Qui croira que F Mitterand ait décidé cela sans consulter ses homologues transalpins ? Qui peut croire que Forlani ou Cossiga n’ont pas donné leur accord, bien soulagés, sans doute, dans finir à moindre frais ?
Ce qui a eu lieu en Italie durant les années de plomb, c’est une ébauche de guerre civile tiède, et qui, dans les derniers mois, approchait dangereusement du seuil d’incandescence.

En accordant l’asile, Mitterand a contribué à éteindre le feu. C’était un acte politique juste et responsable. En ne respectant pas sa parole, la France de Bouffon 1er s’interdit à l’avenir, et pour longtemps, de jouer quelque rôle d’intermédiaire que ce soit lors d’un conflit interne dans un autre pays. Les offres bruyamment faites au FARC sont des pantalonnades grotesques.
En résumé, non contente de se déshonorer, la France n’est plus crédible.

Politiquement, c’est plus qu’un crime, c’est une faute ! Comme disait l’autre...

Enfin, est il moralement acceptable de revenir trente ans en arrière et d’envoyer en prison à vie ! En faisant fi de toute prescription ?

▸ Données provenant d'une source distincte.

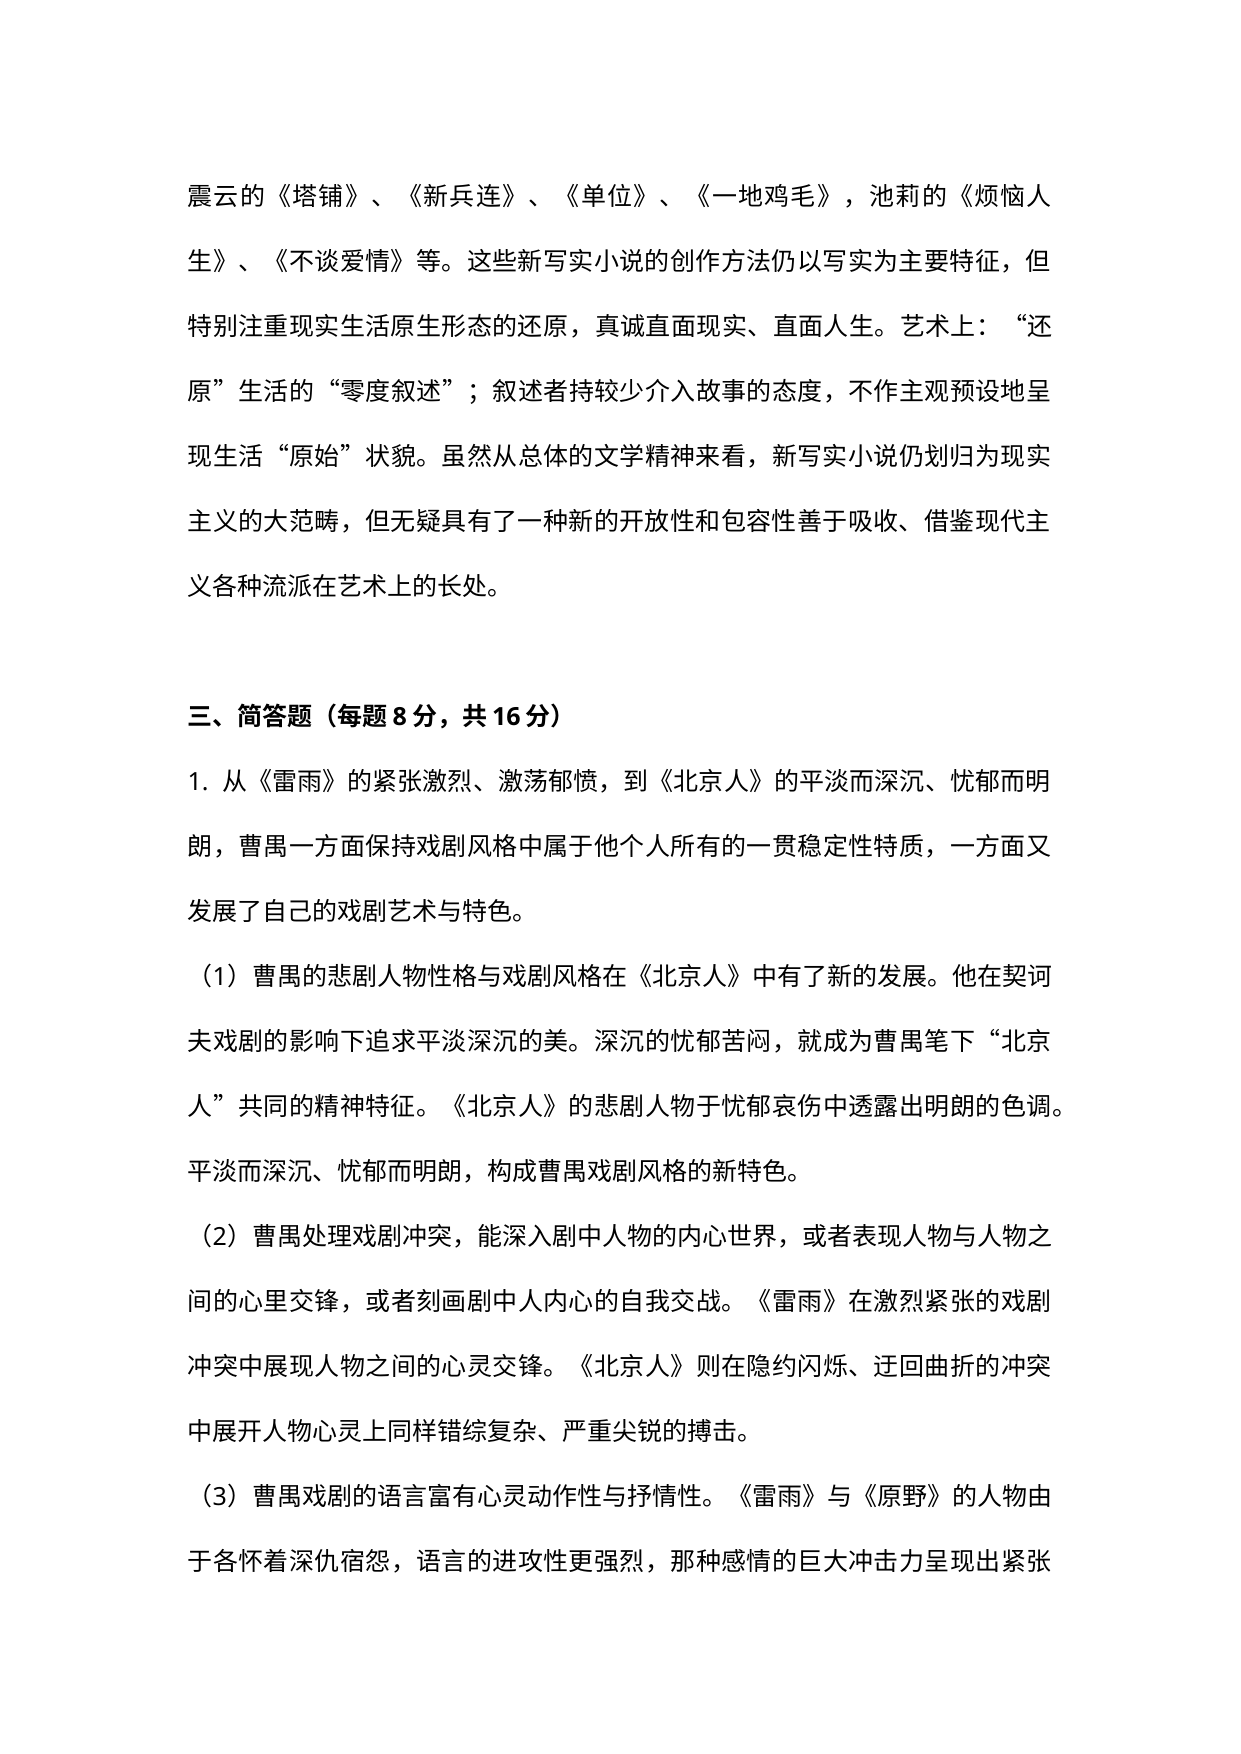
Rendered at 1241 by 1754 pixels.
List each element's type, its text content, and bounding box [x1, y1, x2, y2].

list 曹禺处理戏剧冲突，能深入剧中人物的内心世界，或者表现人物与人物之间的心里交锋，或者刻画剧中人内心的自我交战。《雷雨》在激烈紧张的戏剧冲突中展现人物之间的心灵交锋。《北京人》则在隐约闪烁、迂回曲折的冲突中展开人物心灵上同样错综复杂、严重尖锐的搏击。 [187, 1202, 1053, 1462]
text 三、简答题（每题8分，共16分） [187, 682, 1053, 747]
list 曹禺的悲剧人物性格与戏剧风格在《北京人》中有了新的发展。他在契诃夫戏剧的影响下追求平淡深沉的美。深沉的忧郁苦闷，就成为曹禺笔下“北京人”共同的精神特征。《北京人》的悲剧人物于忧郁哀伤中透露出明朗的色调。平淡而深沉、忧郁而明朗，构成曹禺戏剧风格的新特色。 [187, 942, 1053, 1202]
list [187, 162, 1053, 617]
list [187, 1462, 1053, 1592]
list 从《雷雨》的紧张激烈、激荡郁愤，到《北京人》的平淡而深沉、忧郁而明朗，曹禺一方面保持戏剧风格中属于他个人所有的一贯稳定性特质，一方面又发展了自己的戏剧艺术与特色。 [187, 747, 1053, 942]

Le 10 juillet 1880, l’Assemblée nationale vote la grâce de tous les condamnés de la Commune, DIX ANS après la guerre civile, Paris à feu et à sang, les Tuileries et l’Hôte de ville incendiés, près de 10 000 morts, 15 000 condamnations dont 7500 aux travaux forcés....
Amnistie totale 10 ans après !!!

Après les amnisties de 1946, 1947 et 1952, il ne restait, en 1958, soit 14 ans après la fin de la guerre, plus aucun détenu pour faits de collaboration. PLUS AUCUN !!

Les attentats de l’OAS ont eu lieu en 1961/62. Ils n’étaient pas moins aveugles et pas moins criminels que ceux des brigades rouges. Dés 64 une première amnistie libérait les ¾ de ces membres. En 68, soit 7 ans ! seulement après les faits, Salan et ces acolytes sortaient de prison...
Amnistie générale et définitive pour les deux parties : On n’a plus le droit de parler des crimes commis à l’occasion de la guerre d’Algérie. Quels qu’ils soient, pour quelque raison qu’ils aient été commis, aussi atroces eussent ils été...
Pour faire bon poids, Mitterand rétablira, en 1981, les droits à la retraite des généraux félons .
« Et pourquoi pas Pétain à Verdun ! « s’exclamera Pierre Joxe suffoqué.
« Pourquoi pas ? En effet... » rétorquera le président...

Argument absolu : consolider la « Paix civile ».

Et là ? Trente ans après les faits ?

Les arguments gluants d’hypocrisie de nos tenants de la Loi et l’Ordre, comme quoi : « Les victimes, elles n’ont pas eu de sursis ! » — Mme Michu essuie une larme ! C’est bon pour l’audimat ! — auraient la moindre chance d’être audibles si les assassins de la gare de Bologne, les activistes des réseaux Gladio, et le Prince Borghèse lui-même, étaient au moins passés devant un tribunal... Rions un peu... Quoique pas très drôle !

Non, la lâche décision du Tartuffe de l’Elysée — Il livre, mais souhaite une grâce ! — est moralement ignoble.

Pour ma part, c’est pour ces deux raisons ; morales et politiques, que je signe cette pétition, mais en aucun cas pour exprimer un soutien rétroactif à des actions meurtrières aussi injustes que contre productives. Quoi qu’il en fût, par ailleurs, du courage et de la sincérité, dont je ne doute pas, des convictions de Battisti ou de Marina.